Text Adventure Agents: The Adventure Begins

by on under ai
4 minute read

I’ve always loved automating things. The whole Screeps saga has been about the joy of fully automating an MMORTS empire. Now, AI agents are being hyped as the wave of the future, but they have some issues to work through.

It’s been said that large language models exhibit jagged intelligence: they are very good at some things and very bad at others. Tool-calling can fill in some of those gaps, just like when I use a calculator because I’m bad at mental math. I want to get a better handle on these limitations (and how to mitigate them).

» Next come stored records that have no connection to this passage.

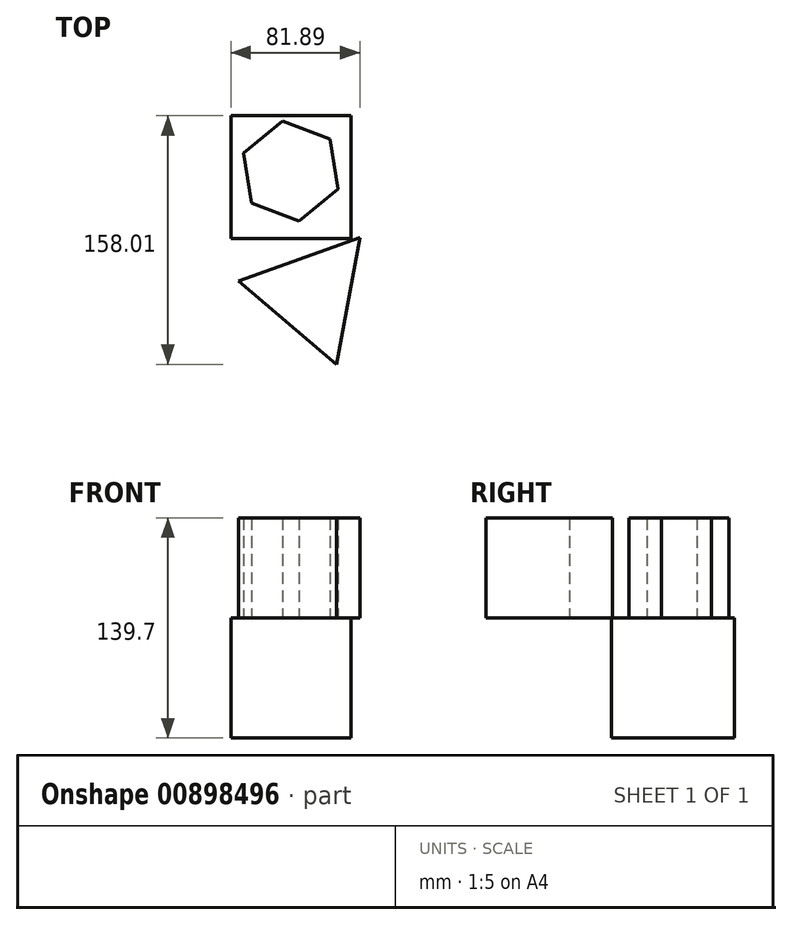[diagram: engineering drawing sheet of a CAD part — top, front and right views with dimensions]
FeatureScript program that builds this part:
annotation { "Feature Type Name" : "Feature", "Feature Type Description" : "" }
export const myFeature = defineFeature(function(context is Context, id is Id, definition is map)
    precondition{}
    {
        {
            var Q0;
            Q0=qCreatedBy(makeId("Top.planeOp"),FACE);
            var sketch = newSketch(context, id + "F0", { "sketchPlane" : qUnion([Q0])});
            skLineSegment(sketch, "E0.bottom", {"start": v(0, 0) * mm, "end": v(76.18, 0) * mm});
            skLineSegment(sketch, "E0.top", {"start": v(0, 78.1) * mm, "end": v(76.18, 78.1) * mm});
            skLineSegment(sketch, "E0.left", {"start": v(0, 0) * mm, "end": v(0, 78.1) * mm});
            skLineSegment(sketch, "E0.right", {"start": v(76.18, 0) * mm, "end": v(76.18, 78.1) * mm});
            skSolve(sketch);
        }
        {
            var Q0;
            Q0 = qSketchRegion(id + "F0", true);
            extrude(context, id + "F1", {"entities" : qUnion([Q0]), "depth" : 25.4 * mm, "offsetDistance" : 25.4 * mm});
        }
        {
            var Q0;
            Q0=makeQuery(id+"F1.opExtrude","CAP_FACE",FACE,{"disambiguationData":[OSD([sQuery(id+"F0.wireOp",EDGE,"E0.bottom"),sQuery(id+"F0.wireOp",EDGE,"E0.top"),sQuery(id+"F0.wireOp",EDGE,"E0.left"),sQuery(id+"F0.wireOp",EDGE,"E0.right")])],"isStart":false});
            var sketch = newSketch(context, id + "F2", { "sketchPlane" : qUnion([Q0])});
            skSolve(sketch);
        }
        {
            var Q0;
            Q0=makeQuery(id+"F2.imprint","IMPRINT",FACE,{"disambiguationData":[TD([[makeQuery(id+"F2.imprint","IMPRINT",EDGE,{"derivedFrom":makeQuery(id+"F1.opExtrude","CAP_EDGE",EDGE,{"disambiguationData":[OSD([sQuery(id+"F0.wireOp",EDGE,"E0.bottom")])],"isStart":false})}),1.0]])]});
            extrude(context, id + "F3", {"entities" : qUnion([Q0]), "operationType" : NewBodyOperationType.ADD, "depth" : 50.8 * mm, "offsetDistance" : 25.4 * mm});
        }
        {
            var Q0;
            Q0=makeQuery(id+"F3.opExtrude","CAP_FACE",FACE,{"disambiguationData":[OSD([sQuery(id+"F0.wireOp",EDGE,"E0.bottom"),sQuery(id+"F0.wireOp",EDGE,"E0.top"),sQuery(id+"F0.wireOp",EDGE,"E0.left"),sQuery(id+"F0.wireOp",EDGE,"E0.right")])],"isStart":false});
            var sketch = newSketch(context, id + "F4", { "sketchPlane" : qUnion([Q0])});
            skCircle(sketch, "E1.cCircle", {"center": v(51.23, -35.39) * mm, "radius": 47.23 * mm, "construction": true});
            skLineSegment(sketch, "E1.0", {"start": v(67.02, -79.9) * mm, "end": v(4.8, -26.8) * mm});
            skLineSegment(sketch, "E1.1", {"start": v(4.8, -26.8) * mm, "end": v(81.89, 0.54) * mm});
            skLineSegment(sketch, "E1.2", {"start": v(81.89, 0.54) * mm, "end": v(67.02, -79.9) * mm});
            skCircle(sketch, "E2.cCircle", {"center": v(38.09, 42.9) * mm, "radius": 32.15 * mm, "construction": true});
            skPoint(sketch, "E2.cCircle.centerSnap0", {"position": v(38.09, 78.1) * mm});
            skPoint(sketch, "E2.cCircle.perimeterSnap0", {"position": v(43.34, -13.13) * mm});
            skLineSegment(sketch, "E2.0", {"start": v(43.34, 11.18) * mm, "end": v(13.25, 22.49) * mm});
            skPoint(sketch, "E2.0.startSnap0", {"position": v(43.34, -13.13) * mm});
            skLineSegment(sketch, "E2.1", {"start": v(13.25, 22.49) * mm, "end": v(8, 54.2) * mm});
            skLineSegment(sketch, "E2.2", {"start": v(8, 54.2) * mm, "end": v(32.84, 74.6) * mm});
            skLineSegment(sketch, "E2.3", {"start": v(32.84, 74.6) * mm, "end": v(62.93, 63.3) * mm});
            skLineSegment(sketch, "E2.4", {"start": v(62.93, 63.3) * mm, "end": v(68.18, 31.58) * mm});
            skLineSegment(sketch, "E2.5", {"start": v(68.18, 31.58) * mm, "end": v(43.34, 11.18) * mm});
            skSolve(sketch);
        }
        {
            var Q0;
            Q0 = qSketchRegion(id + "F4", true);
            extrude(context, id + "F5", {"entities" : qUnion([Q0]), "operationType" : NewBodyOperationType.ADD, "depth" : 63.5 * mm, "offsetDistance" : 25.4 * mm});
        }
    });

So, I started thinking about a good playground to experiment with. Claude has been playing Pokemon. Screeps is probably too complex and visual. But I had a lot of fun back in the day playing MUDs, which are real-time multiplayer text-based games. The real-time element would be tough, so why not start simple with single-player interactive fiction (or text adventure) games?

West of House

Classic text adventure games like Colossal Cave, Adventure, and Zork have a fairly simple interface: you type a command like go south, get sword, or kill troll with sword; the game describes the results; and you continue exploring, gathering treasure, and solving puzzles until you finish the game.

This is exactly the kind of back-and-forth text interface that LLMs are being trained for. But how well do they handle the higher-level concepts - making plans, solving puzzles, spatial reasoning/navigation? And, if there are gaps, can we fill them in by giving our agents tools?

For example, if we confirm that spatial reasoning is a weakness (“I am in the Forest and need to get back to the House”), can we use tools like an auto-mapper and pathfinder to plan a route back?

How do smaller local models compare to more powerful hosted models?

Let’s try to answer these questions.

Test Setup

I used Cursor to help me whip up a test environment. I’m running a Docker container with dfrotz (a dumb terminal client for Infocom-type text adventures) exposed via HTTP API, and I’ve set up a simple agent with Vercel’s AI SDK that can start a game session and call a tool to send commands to the game. I’m running the same agent with a series of models, both local and hosted, to compare results.

The baseline just uses a system prompt that explains at a high level how to play interactive fiction games; lets the LLM call the sendCommand tool up to five times; and then prompts it to continue if it stops early. It repeats this in a loop, stopping early at 100 iterations, in case the LLM is just stuck.

Zork reports a score, based on the number of treasures found, so I’ve hard-coded some checks around the score to use it as a metric to report each model’s performance.

And here are the initial results:

┌────────────────────────────────────────────┬───────┬───────┐
 Name                                        Score  Moves  
├────────────────────────────────────────────┼───────┼───────┤
 simple|mistral                              0      2      
 simple|claude-3-5-haiku-20241022            35     307    
 simple|ebdm/gemma3-enhanced:12b             0      11     
 simple|claude-3-7-sonnet-20250219           40     189    
 simple|MFDoom/deepseek-r1-tool-calling:14b  10     248    
 simple|grok-2-1212                          0      315    
└────────────────────────────────────────────┴───────┴───────┘

Analysis

Immediately, there are a few problems. The smaller local models really struggled.

  • Mistral crashed out in this run. In other runs, it had other issues: it frequently began making up its own text adventure game and playing that instead!
  • Gemma 3 doesn’t have tool calling built in, so I tried a variant that adds tool-calling support. Unfortunately, this wasn’t reliable and crashed out quickly.
  • Deepseek-R1 also doesn’t have tool calling built in, but the variant I used does work reliably enough. It manages to score a few points by solving the first puzzle (a closed window), but then gets stuck in a loop exploring the same area of the forest over and over again.

Some of the hosted models do better.

  • Grok 2 did well on a previous run, but here it too got stuck in a loop.
  • Claude 3.5 Haiku (the smaller, faster model) did well, exploring several areas and defeating a troll, but eventually got stuck in a similar loop examining items in a single room.
  • Claude 3.7 Sonnet scored slightly higher, but it, too, got stuck trying to open a locked door over and over again regardless of failure - until I ran out of token budget.

That’s our baseline: in the next installment, we’ll experiment with giving the agents tools to better keep track of the game’s progress.